Please repeat exactly the lines below from the one containing "103 135 4.11" down to the one containing "254 302 2791", both included, and nothing else.
☆ ☆ ☆ ☆
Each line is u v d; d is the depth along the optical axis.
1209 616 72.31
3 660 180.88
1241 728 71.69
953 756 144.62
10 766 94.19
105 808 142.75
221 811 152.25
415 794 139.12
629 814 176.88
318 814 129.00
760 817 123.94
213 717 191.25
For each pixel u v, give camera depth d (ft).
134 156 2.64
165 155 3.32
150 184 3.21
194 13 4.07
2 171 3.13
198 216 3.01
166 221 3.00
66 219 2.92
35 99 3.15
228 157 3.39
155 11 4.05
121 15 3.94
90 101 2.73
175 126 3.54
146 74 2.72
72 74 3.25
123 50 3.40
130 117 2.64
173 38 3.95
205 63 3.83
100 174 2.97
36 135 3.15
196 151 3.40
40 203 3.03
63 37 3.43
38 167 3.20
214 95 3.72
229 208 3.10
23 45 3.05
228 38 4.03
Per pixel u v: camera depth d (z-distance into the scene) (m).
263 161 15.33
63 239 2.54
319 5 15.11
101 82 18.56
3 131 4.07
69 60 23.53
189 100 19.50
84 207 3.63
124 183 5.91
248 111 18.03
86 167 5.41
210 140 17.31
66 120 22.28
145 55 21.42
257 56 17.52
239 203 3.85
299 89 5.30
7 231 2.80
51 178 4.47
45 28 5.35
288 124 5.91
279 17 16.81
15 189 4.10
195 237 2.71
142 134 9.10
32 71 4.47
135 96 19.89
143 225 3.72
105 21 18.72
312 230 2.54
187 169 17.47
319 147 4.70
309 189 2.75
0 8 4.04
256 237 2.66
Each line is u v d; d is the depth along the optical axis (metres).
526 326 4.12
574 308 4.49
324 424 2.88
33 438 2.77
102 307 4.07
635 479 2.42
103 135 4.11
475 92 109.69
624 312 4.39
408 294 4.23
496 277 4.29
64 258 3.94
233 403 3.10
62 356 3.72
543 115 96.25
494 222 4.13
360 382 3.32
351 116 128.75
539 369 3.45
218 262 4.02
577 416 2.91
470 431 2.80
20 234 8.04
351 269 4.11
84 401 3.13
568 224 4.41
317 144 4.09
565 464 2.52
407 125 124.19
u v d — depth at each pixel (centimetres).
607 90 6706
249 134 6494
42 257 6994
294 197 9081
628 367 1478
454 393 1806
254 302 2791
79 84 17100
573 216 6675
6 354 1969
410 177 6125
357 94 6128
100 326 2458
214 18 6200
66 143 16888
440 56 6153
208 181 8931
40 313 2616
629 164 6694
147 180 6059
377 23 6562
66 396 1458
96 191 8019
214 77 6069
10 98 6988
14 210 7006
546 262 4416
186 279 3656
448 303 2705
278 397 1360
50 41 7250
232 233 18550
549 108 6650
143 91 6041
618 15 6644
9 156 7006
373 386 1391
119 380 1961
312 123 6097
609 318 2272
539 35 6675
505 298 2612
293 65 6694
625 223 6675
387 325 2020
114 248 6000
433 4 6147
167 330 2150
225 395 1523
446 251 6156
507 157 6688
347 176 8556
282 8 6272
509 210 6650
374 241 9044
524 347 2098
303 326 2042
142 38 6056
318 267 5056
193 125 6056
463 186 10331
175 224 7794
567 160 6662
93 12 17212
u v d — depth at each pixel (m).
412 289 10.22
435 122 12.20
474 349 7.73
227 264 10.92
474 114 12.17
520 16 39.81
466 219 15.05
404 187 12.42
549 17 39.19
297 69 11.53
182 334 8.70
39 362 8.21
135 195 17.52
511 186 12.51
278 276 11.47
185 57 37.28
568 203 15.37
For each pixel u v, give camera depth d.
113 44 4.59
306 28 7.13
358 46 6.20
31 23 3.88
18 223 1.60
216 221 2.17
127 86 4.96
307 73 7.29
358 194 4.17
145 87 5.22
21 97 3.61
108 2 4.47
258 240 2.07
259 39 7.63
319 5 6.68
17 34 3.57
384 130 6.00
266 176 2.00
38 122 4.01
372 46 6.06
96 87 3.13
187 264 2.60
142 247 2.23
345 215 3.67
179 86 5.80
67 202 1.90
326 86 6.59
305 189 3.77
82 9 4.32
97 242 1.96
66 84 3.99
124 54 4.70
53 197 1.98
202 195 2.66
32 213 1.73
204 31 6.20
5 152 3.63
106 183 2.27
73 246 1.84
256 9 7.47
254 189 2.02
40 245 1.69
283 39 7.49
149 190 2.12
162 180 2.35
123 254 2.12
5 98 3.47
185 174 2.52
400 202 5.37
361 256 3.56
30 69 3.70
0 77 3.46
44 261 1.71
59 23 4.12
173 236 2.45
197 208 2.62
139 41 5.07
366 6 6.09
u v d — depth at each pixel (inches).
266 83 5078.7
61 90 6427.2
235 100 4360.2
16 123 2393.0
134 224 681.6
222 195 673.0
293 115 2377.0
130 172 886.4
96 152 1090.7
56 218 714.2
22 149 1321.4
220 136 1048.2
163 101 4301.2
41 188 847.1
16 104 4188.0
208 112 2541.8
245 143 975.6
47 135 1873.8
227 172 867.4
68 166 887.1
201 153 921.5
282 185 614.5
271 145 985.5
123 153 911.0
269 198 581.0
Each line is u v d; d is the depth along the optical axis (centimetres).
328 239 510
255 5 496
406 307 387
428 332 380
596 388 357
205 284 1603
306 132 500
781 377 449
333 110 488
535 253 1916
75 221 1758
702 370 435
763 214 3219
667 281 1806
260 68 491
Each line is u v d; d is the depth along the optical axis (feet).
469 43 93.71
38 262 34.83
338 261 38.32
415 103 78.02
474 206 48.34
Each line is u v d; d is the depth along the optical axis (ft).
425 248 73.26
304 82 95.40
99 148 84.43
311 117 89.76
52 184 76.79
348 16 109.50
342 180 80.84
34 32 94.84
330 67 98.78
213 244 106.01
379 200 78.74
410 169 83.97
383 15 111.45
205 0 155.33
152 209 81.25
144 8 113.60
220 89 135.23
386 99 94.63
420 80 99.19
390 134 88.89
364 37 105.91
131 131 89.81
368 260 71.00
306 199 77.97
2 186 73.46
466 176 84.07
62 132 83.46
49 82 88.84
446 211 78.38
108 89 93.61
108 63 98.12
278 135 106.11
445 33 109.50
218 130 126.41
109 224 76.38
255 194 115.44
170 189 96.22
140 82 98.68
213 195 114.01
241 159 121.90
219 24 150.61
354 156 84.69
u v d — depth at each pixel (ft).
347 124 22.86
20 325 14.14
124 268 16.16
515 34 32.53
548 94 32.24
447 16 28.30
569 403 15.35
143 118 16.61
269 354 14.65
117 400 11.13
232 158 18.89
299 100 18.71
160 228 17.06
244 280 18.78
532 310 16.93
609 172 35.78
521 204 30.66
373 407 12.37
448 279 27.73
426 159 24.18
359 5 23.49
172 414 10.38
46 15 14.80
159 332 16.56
☆ ☆ ☆ ☆
• YOUR SOLUTION:
103 135 4.11
475 92 109.69
624 312 4.39
408 294 4.23
496 277 4.29
64 258 3.94
233 403 3.10
62 356 3.72
543 115 96.25
494 222 4.13
360 382 3.32
351 116 128.75
539 369 3.45
218 262 4.02
577 416 2.91
470 431 2.80
20 234 8.04
351 269 4.11
84 401 3.13
568 224 4.41
317 144 4.09
565 464 2.52
407 125 124.19
u v d — depth at each pixel (centimetres).
607 90 6706
249 134 6494
42 257 6994
294 197 9081
628 367 1478
454 393 1806
254 302 2791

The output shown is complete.